== Segment start ==

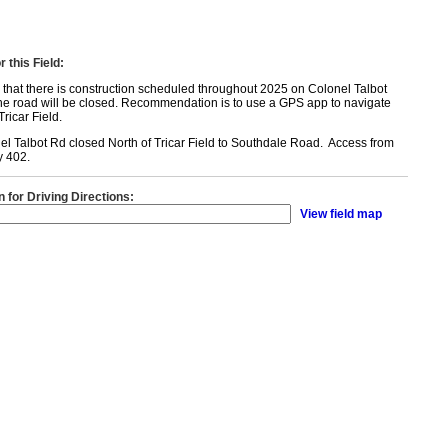
 this Field:
that there is construction scheduled throughout 2025 on Colonel Talbot
the road will be closed. Recommendation is to use a GPS app to navigate
ricar Field.
l Talbot Rd closed North of Tricar Field to Southdale Road. Access from
y 402.
n for Driving Directions:
View field map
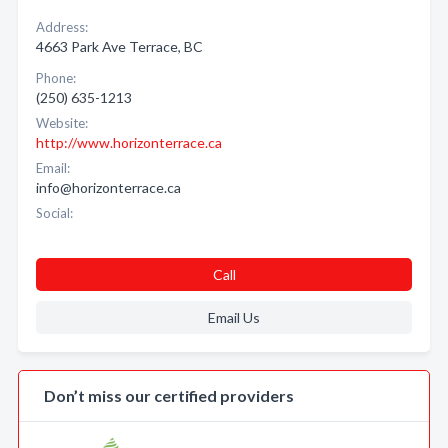
Address:
4663 Park Ave Terrace, BC
Phone:
(250) 635-1213
Website:
http://www.horizonterrace.ca
Email:
info@horizonterrace.ca
Social:
Call
Email Us
Don’t miss our certified providers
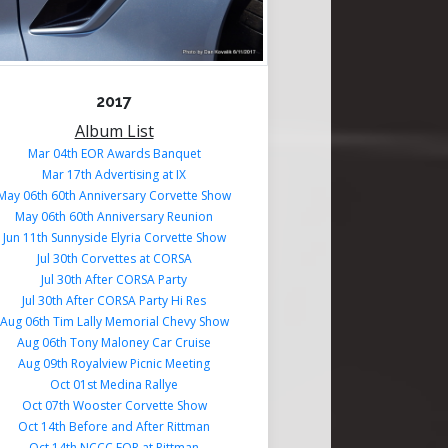
2017
Album List
Mar 04th EOR Awards Banquet
Mar 17th Advertising at IX
May 06th 60th Anniversary Corvette Show
May 06th 60th Anniversary Reunion
Jun 11th Sunnyside Elyria Corvette Show
Jul 30th Corvettes at CORSA
Jul 30th After CORSA Party
Jul 30th After CORSA Party Hi Res
Aug 06th Tim Lally Memorial Chevy Show
Aug 06th Tony Maloney Car Cruise
Aug 09th Royalview Picnic Meeting
Oct 01st Medina Rallye
Oct 07th Wooster Corvette Show
Oct 14th Before and After Rittman
Oct 14th NCCC EOR at Rittman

== Segment end ==

■ Job item ■
Reproduce all of the material above line for line, with every character unchanged. Leave the pictures out.

■ Response for this exercise ■
 this Field:
that there is construction scheduled throughout 2025 on Colonel Talbot
the road will be closed. Recommendation is to use a GPS app to navigate
ricar Field.
l Talbot Rd closed North of Tricar Field to Southdale Road. Access from
y 402.
n for Driving Directions:
View field map
Address:
4663 Park Ave Terrace, BC
Phone:
(250) 635-1213
Website:
http://www.horizonterrace.ca
Email:
info@horizonterrace.ca
Social:
Call
Email Us
Don’t miss our certified providers
2017
Album List
Mar 04th EOR Awards Banquet
Mar 17th Advertising at IX
May 06th 60th Anniversary Corvette Show
May 06th 60th Anniversary Reunion
Jun 11th Sunnyside Elyria Corvette Show
Jul 30th Corvettes at CORSA
Jul 30th After CORSA Party
Jul 30th After CORSA Party Hi Res
Aug 06th Tim Lally Memorial Chevy Show
Aug 06th Tony Maloney Car Cruise
Aug 09th Royalview Picnic Meeting
Oct 01st Medina Rallye
Oct 07th Wooster Corvette Show
Oct 14th Before and After Rittman
Oct 14th NCCC EOR at Rittman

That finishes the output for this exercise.